We got back on the trail at the Dee Wright Observatory. The observatory looks like a little castle built out of lava rock on Highway 242 at McKenzie Pass. Normally we would check out the view from the top but a fellow hiker warned us of about five miles of difficult lava rock walking, so we decided to conserve our energy for the trail. At first, we were giddy with excitement to have new shoes, but after a couple miles of ankle-twisting lava cobbles, it didn’t really matter much. Lava rock is the worst.
We walked through a huge burn area basically all day. At some point we passed a semi-official three fourths trail marker.
A while later I spotted a huge fist-sized toad hopping clumsily across the trail.
After that, we passed the two thousand mile mark. Nobody had made a marker. I considered making one but it would have taken a while.
We camped at a pond near some section hikers who we had seen a few days earlier. They were jealous that we had a great zero day and still caught up to them.
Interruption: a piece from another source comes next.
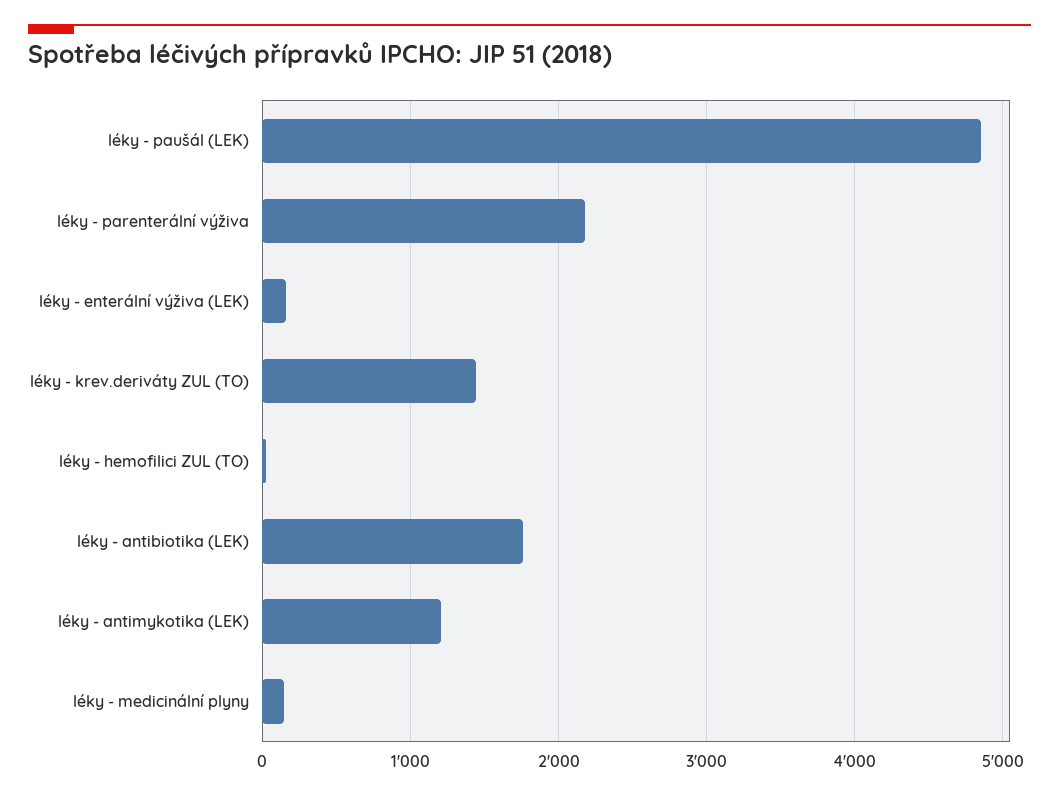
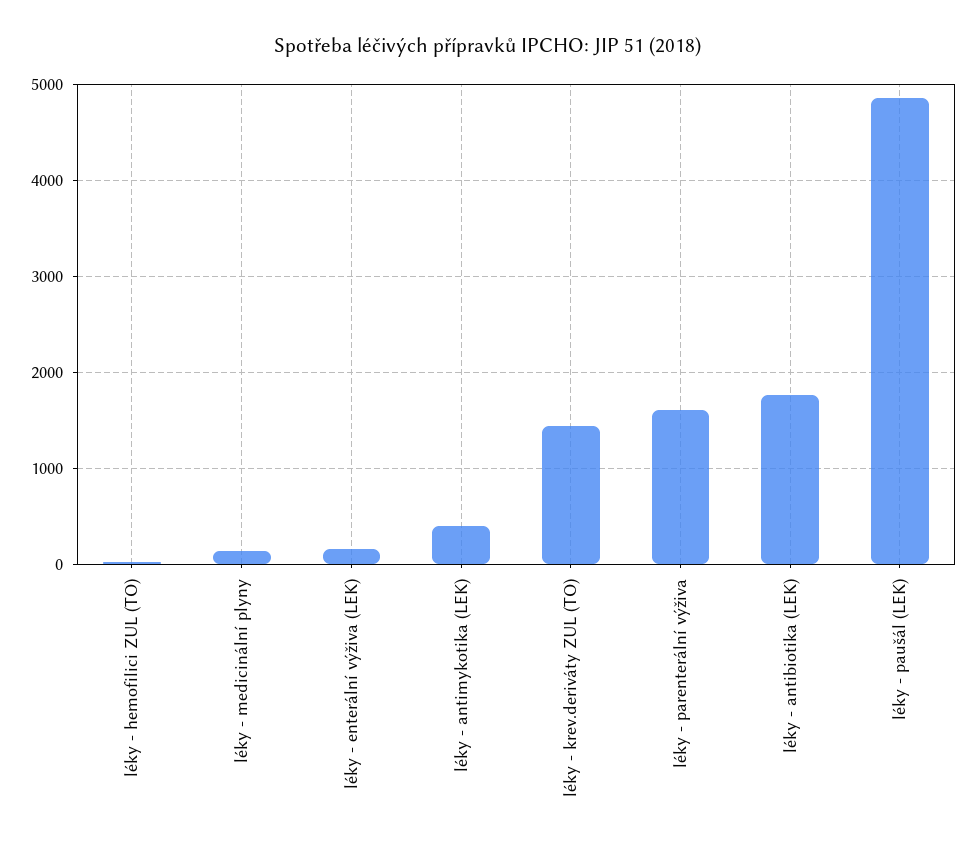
léky - parenterální výživa: 2200 -> 1600
léky - antimykotika (LEK): 1200 -> 400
When you walk for as many months as we have, you’re rewarded with legs that don’t tire easily.
In the morning we got up and starting walking toward Mt Jefferson. Soon we were traversing the west side of the mountain, and after that we entered Jefferson Park – an amazing area on the north side of the peak. It reminded me of hiking in the Sierra. We then climbed up over a pass which gave us wonderful views of Mt Hood in the distance, as well as St Helens and Rainier way behind.
We camped somewhere on the descent. In this section we hiked 28+ miles per day – we barely had time to cook dinner and sleep before we started walking again.
The trail stays mostly in a forest as it makes its way toward Mt Hood. At around 10am, we made a quick stop at Olallie Lake Resort for some snacks – Christa had Gatorade and cherry pie, and I had beer and a processed meat stick.
After that we continued walking through forest for the rest of the day. Huckleberry bushes lined the trail. I’m not crazy about blueberries so huckleberries naturally aren’t my favorite, but I keep eating them just in case I might like them more.
The weather has been hot and sunny. We appreciated the fully shaded, easy trail. We spent another short night camped somewhere in the trees on the side of the trail.
The following day was flat and easy until we started climbing up Mt Hood toward Timberline Lodge.
The last mile or so was like walking up a sand dune at the beach.
Timberline Lodge is an extremely well-built and impressive structure. The main room is hexagonal with a huge stone three-story fireplace column in the center and six hexagonal tree-trunk columns around the corners. We had excellent pizza and local Mt Hood beer for dinner.